Page images and extracted text:
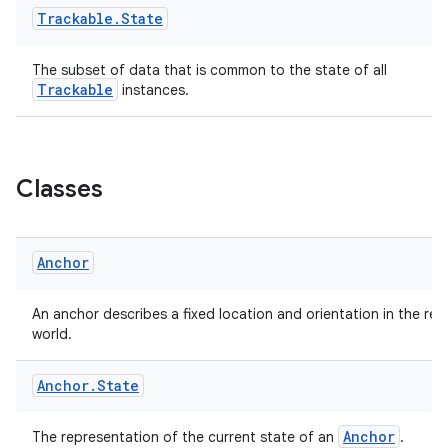
Trackable
.
State
The subset of data that is common to the state of all
Trackable
instances.
c
Classes
Anchor
eaming
An anchor describes a fixed location and orientation in the real
world.
aming.manifest
ming.offline
Anchor
.
State
Anchor
The representation of the current state of an
.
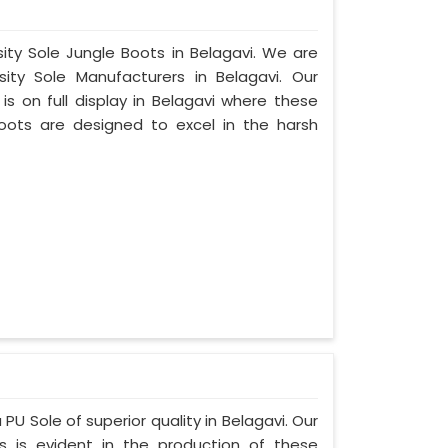
sity Sole Jungle Boots in Belagavi. We are
ty Sole Manufacturers in Belagavi. Our
s on full display in Belagavi where these
oots are designed to excel in the harsh
PU Sole of superior quality in Belagavi. Our
s is evident in the production of these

▶ EXERCISE DETAILS:
Which lines of the data include the string "Belagavi"? Find them and copy each one.

▶ REPLY:
sity Sole Jungle Boots in Belagavi. We are
ty Sole Manufacturers in Belagavi. Our
s on full display in Belagavi where these
PU Sole of superior quality in Belagavi. Our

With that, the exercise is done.